Adopting a Patient-Centric View

Thinking on the direction and scale of change should be driven by its relevance to patients and its impact on their particular needs. The mapping of the patient-centred ideal (where individual agencies or the system as a whole wants to get to) to the current position, sets out the principles for future patient experiences and provides the basis for making each patient ‘transaction’ more effective.

Ensuring Appropriate Involvement of Staff

Every element of service in the HPSS is delivered by people. It is therefore essential that change programmes ensure appropriate involvement of staff, including clinicians, nurses PAMs and other care staff. It is they who have a unique perspective on the ‘patient experience’ and it is they who are best positioned to identify opportunities to improve that experience, and it is they who will be required to work within the new arrangements.

It is commonly the case that staff within organisations in the HPSS have neither the time (because of other competing pressures) nor the opportunity (because of the lack of any formal process to involve them in the ‘management’ of the service) to play any meaningful role in the development and implementation of change. Arrangements must therefore be introduced to ensure this involvement, both within individual agencies and across the HPSS as a whole.

Maximising the Use of Existing Infrastructure

Many change programmes will require developments in IT to allow them to be successfully implemented, particularly where the objective is to better integrate services within and between different care agencies. It is not always necessary to throw away the existing IT infrastructure to allow this integration to happen - instead, it may be possible to allow legacy systems within each agency to ’talk’ to each other. This approach, commonly referred to as ‘lite’ IT exploitation, uses internet technologies to give read and write access to systems residing in separate organisational units. New mobile and telemetric devices also allow for information to be captured or used at the point of care.

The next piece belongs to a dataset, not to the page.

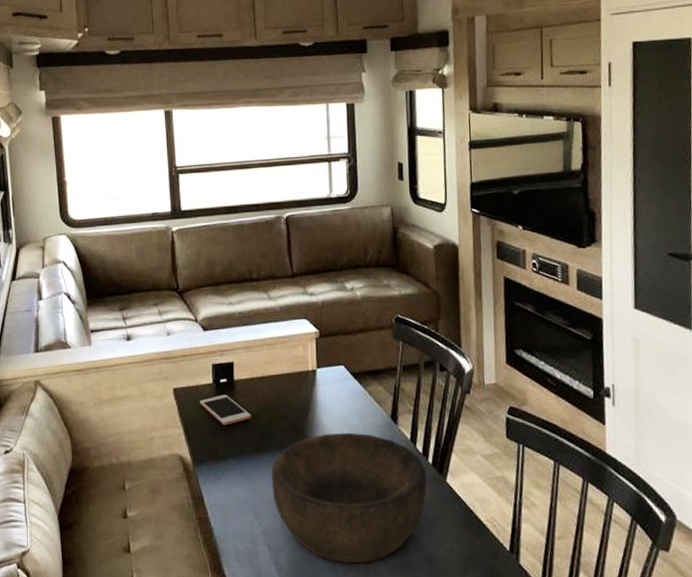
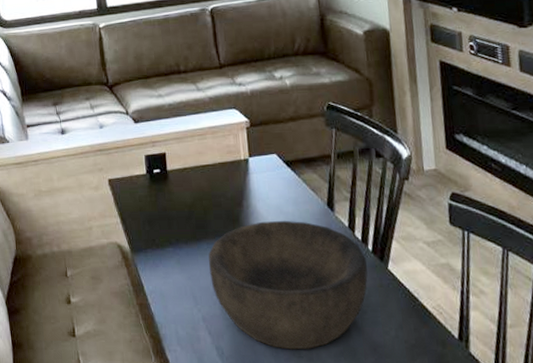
cell phone: present [200,394,251,426] -> none [135,184,186,215]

Lite-exploitation avoids the often expensive, slow and painful process of re-inventing large monolithic IT systems. More importantly, it recognises that there are increasingly more complex interactions between patients and healthcare providers. The end-to-end patient journey can only be delivered by integrating across the many different functions and services that make up the HPSS.

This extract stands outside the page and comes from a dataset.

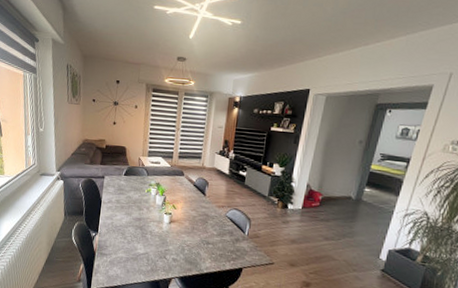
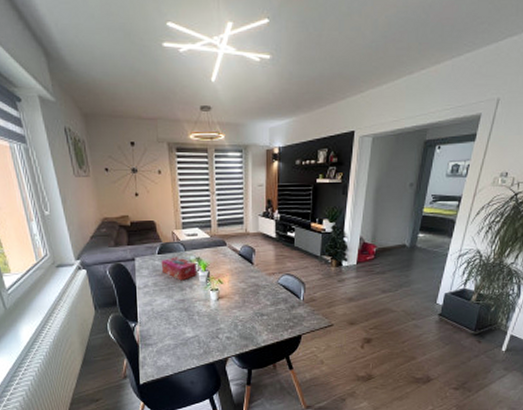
tissue box: none [125,179,156,202] -> present [161,257,198,281]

Supporting the information flows around the patient journey will also provide a rich source of information on patient trends – this will allow for better assessment of service effectiveness and improved resource management.

Conclusions

Change in the HPSS is both difficult and complex. However by taking a patient-centric view, ensuring appropriate involvement of staff and getting the most out of legacy systems, it should be possible to secure real improvements in performance. This approach to change will help to ensure that providers in the HPSS focus on those aspects of change that offer the potential for real improvements in the service provided to patients and that proposed change is implemented quickly and effectively.